Le groupe d’Andromède et Persée n’a pas, à mes yeux du moins, la même valeur que le Milon. Le Persée surtout me semble traité dans un style beaucoup moins élevé ; mais l’Andromède est à coup sûr une des plus charmantes créations de l’art moderne. Il y a dans ce beau corps tant de grâce et de délicatesse, tant de jeunesse et de souffrance, que le spectateur se sent ému de pitié en le contemplant. Ces membres si frêles, meurtris par les chaînes, excitent dans notre ame un attendrissement profond. Le torse tout entier est d’une rare élégance ; aussi je ne crains pas d’affirmer que ce groupe gardera long-temps une des premières places dans l’histoire de l’art français.

(Données enregistrées)
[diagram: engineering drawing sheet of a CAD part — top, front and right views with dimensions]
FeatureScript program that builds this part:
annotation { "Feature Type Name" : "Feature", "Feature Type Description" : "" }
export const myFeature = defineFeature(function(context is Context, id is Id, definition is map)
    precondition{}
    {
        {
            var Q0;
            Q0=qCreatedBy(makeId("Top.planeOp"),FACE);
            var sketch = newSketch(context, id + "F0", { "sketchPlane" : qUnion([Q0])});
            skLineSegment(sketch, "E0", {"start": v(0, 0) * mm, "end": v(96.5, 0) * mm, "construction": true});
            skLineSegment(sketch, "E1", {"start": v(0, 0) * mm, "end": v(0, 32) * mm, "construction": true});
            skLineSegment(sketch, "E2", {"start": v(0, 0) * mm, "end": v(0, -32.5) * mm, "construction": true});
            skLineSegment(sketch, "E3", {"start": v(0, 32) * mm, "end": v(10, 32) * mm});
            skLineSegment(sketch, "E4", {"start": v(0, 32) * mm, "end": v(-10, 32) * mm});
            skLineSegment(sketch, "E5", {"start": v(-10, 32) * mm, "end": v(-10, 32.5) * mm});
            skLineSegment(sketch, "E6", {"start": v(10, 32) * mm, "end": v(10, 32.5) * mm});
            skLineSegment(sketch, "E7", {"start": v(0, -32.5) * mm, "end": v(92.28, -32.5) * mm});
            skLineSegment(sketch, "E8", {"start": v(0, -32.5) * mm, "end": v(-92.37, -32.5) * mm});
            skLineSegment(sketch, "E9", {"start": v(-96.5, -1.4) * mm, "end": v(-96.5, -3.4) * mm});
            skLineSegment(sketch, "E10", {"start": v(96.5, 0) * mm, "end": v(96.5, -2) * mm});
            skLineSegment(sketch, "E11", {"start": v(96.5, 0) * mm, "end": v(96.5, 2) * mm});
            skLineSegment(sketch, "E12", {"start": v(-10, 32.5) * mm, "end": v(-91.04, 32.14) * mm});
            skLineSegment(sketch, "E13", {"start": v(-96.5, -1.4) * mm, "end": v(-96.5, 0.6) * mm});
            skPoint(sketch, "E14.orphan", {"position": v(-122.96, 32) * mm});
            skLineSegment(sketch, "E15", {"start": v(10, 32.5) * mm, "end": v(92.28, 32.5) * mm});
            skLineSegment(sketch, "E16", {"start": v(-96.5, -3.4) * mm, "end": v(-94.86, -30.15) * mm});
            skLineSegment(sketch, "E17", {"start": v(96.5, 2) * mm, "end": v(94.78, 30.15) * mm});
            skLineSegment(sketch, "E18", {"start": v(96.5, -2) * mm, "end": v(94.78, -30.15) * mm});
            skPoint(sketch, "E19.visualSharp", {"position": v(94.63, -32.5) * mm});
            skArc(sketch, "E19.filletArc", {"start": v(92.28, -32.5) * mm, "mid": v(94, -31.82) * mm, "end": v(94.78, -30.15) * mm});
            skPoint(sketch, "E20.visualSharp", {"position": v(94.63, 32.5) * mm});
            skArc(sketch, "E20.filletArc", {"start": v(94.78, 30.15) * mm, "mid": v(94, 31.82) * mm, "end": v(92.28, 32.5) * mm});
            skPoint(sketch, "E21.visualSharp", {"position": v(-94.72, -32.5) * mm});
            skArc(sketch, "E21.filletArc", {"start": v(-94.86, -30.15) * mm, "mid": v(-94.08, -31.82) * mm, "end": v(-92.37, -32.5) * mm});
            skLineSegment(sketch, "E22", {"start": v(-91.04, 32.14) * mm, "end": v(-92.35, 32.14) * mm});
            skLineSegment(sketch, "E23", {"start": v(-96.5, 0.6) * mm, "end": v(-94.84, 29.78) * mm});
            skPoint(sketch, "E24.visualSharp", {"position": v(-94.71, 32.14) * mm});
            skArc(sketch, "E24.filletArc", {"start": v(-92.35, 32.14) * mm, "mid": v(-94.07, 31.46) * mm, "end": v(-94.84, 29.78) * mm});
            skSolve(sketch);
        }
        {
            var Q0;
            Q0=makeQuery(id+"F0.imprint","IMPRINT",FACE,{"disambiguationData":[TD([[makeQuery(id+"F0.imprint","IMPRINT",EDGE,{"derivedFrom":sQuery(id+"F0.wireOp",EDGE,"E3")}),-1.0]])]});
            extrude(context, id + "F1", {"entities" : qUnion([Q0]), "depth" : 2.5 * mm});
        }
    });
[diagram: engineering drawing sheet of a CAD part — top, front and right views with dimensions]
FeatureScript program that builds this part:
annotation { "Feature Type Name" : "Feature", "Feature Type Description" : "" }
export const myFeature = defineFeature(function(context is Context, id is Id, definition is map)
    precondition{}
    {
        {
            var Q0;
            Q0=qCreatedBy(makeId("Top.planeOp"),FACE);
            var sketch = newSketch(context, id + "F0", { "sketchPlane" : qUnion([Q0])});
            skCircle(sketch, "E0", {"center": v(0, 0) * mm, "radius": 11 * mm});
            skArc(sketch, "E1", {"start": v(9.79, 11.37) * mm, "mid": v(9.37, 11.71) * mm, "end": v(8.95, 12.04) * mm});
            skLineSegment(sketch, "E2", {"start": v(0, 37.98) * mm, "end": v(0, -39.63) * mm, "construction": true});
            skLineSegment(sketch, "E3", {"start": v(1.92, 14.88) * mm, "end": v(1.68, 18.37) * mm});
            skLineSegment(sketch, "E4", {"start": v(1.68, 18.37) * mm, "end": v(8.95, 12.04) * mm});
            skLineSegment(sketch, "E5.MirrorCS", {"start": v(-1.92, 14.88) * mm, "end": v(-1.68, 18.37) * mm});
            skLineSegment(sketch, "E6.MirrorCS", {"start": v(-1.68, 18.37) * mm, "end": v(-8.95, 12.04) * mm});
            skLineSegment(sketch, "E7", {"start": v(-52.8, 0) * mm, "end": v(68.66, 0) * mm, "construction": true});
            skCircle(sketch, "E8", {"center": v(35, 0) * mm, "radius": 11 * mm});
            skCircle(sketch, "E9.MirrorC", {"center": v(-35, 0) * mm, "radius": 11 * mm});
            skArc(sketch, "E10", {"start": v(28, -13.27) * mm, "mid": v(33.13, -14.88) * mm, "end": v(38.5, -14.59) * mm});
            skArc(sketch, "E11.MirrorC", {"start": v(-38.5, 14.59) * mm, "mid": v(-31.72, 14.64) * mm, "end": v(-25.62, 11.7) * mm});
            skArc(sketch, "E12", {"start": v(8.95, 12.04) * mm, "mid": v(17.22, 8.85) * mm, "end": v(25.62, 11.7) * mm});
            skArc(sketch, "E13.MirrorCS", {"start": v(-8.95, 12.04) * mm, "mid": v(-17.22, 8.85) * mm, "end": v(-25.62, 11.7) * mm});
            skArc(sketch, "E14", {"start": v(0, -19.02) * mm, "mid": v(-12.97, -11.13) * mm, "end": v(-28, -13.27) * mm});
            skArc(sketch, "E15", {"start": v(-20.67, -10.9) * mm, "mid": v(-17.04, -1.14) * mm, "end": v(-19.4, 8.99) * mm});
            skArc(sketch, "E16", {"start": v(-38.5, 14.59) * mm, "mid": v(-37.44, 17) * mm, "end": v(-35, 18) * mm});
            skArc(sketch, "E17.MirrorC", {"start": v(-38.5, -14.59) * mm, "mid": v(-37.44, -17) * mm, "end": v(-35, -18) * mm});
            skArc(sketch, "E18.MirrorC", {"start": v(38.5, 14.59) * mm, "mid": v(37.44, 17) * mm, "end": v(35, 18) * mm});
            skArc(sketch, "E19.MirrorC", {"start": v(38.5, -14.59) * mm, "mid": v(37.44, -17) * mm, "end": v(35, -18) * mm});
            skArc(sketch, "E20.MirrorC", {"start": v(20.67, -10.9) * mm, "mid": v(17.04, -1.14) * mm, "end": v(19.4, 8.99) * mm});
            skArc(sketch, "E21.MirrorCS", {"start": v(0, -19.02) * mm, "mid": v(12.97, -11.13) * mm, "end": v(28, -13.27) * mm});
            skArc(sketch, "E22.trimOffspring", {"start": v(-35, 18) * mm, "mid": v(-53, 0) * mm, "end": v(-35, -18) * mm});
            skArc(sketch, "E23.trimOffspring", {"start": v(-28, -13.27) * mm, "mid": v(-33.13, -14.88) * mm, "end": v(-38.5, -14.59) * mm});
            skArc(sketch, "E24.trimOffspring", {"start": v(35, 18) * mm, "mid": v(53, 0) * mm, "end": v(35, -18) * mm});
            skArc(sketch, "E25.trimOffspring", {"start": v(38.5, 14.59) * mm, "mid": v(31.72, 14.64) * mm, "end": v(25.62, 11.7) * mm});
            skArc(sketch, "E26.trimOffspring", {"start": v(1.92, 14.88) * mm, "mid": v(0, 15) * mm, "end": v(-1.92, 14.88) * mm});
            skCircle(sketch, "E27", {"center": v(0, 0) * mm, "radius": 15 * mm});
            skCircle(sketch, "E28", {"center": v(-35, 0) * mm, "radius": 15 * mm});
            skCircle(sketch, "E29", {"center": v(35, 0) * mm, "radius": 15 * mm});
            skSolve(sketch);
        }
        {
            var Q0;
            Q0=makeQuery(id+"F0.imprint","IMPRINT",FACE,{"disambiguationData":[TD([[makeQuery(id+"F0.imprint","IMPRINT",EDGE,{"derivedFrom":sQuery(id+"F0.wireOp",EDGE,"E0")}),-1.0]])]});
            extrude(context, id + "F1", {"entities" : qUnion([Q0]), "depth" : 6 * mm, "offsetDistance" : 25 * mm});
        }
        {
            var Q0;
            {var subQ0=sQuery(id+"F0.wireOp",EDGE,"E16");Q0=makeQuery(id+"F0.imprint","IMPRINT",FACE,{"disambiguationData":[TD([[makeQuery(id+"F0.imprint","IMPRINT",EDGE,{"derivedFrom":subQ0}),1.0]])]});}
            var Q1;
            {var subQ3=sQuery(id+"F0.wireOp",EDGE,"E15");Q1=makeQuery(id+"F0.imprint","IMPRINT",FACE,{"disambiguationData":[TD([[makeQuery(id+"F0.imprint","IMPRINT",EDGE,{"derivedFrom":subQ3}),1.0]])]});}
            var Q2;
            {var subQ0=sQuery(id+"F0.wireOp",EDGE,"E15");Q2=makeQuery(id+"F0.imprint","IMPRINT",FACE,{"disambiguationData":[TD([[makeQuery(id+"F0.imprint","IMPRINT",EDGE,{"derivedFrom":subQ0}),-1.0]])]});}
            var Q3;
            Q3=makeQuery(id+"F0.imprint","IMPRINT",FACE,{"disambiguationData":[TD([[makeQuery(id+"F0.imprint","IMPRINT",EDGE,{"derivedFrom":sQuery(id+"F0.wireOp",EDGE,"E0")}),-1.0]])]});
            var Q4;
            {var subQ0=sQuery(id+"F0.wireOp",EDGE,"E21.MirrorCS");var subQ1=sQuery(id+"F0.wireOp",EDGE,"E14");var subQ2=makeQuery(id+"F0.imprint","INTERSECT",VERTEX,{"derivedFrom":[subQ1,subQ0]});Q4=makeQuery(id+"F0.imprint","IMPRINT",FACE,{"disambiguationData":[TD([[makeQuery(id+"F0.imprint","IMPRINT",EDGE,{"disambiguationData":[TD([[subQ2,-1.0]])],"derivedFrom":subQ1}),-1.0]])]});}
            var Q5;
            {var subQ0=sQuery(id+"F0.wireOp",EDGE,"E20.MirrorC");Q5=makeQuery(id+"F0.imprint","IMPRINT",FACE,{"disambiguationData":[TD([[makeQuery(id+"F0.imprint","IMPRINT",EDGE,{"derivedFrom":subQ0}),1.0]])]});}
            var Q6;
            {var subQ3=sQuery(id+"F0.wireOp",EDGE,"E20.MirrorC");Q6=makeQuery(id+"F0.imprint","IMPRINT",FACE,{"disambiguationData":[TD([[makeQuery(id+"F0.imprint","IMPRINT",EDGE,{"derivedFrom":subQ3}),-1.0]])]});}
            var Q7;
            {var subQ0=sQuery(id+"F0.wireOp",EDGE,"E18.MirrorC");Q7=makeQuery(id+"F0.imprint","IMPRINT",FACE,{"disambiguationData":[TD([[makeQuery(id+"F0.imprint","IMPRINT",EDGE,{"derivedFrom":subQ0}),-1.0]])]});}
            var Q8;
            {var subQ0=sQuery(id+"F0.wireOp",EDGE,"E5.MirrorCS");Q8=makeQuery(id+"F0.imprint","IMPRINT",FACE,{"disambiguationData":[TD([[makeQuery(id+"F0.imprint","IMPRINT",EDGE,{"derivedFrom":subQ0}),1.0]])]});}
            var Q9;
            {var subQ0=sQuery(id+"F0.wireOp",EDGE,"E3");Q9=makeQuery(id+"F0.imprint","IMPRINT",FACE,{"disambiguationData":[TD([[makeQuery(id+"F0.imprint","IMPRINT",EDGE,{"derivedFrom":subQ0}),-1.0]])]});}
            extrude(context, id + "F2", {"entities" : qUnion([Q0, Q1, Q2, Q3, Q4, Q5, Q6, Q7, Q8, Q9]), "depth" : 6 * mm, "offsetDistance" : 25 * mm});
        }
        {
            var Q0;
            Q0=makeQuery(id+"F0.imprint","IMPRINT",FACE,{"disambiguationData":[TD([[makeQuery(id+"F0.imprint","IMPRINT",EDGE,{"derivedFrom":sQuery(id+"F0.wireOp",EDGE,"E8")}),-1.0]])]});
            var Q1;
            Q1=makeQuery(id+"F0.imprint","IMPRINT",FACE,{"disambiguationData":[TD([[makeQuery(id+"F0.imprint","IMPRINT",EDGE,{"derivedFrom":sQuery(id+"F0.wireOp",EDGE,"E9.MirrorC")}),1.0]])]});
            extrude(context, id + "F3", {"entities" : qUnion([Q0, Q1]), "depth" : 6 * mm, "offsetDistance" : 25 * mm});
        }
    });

● **Consignes**:
a) Pouvez-vous réécrire le passage de l'extrait sur le groupe d'Andromède et Persée qui va de "Le groupe d’Andromède" à "de l’art français.", en remplaçant "élégance" par "finesse" ?
b) Pouvez-vous résumer en deux phrases l'extrait sur le groupe d'Andromède et Persée ?

● **Corrigés complets**:
a)
Le groupe d’Andromède et Persée n’a pas, à mes yeux du moins, la même valeur que le Milon. Le Persée surtout me semble traité dans un style beaucoup moins élevé ; mais l’Andromède est à coup sûr une des plus charmantes créations de l’art moderne. Il y a dans ce beau corps tant de grâce et de délicatesse, tant de jeunesse et de souffrance, que le spectateur se sent ému de pitié en le contemplant. Ces membres si frêles, meurtris par les chaînes, excitent dans notre ame un attendrissement profond. Le torse tout entier est d’une rare finesse ; aussi je ne crains pas d’affirmer que ce groupe gardera long-temps une des premières places dans l’histoire de l’art français.

b) Selon l'extrait, le groupe d'Andromède et Persée n'a pas la même valeur que le Milon, le Persée surtout étant traité dans un style beaucoup moins élevé. L'Andromède est pourtant une des plus charmantes créations de l'art moderne, dont la grâce et la souffrance émeuvent le spectateur, et le groupe gardera longtemps une des premières places dans l'histoire de l'art français.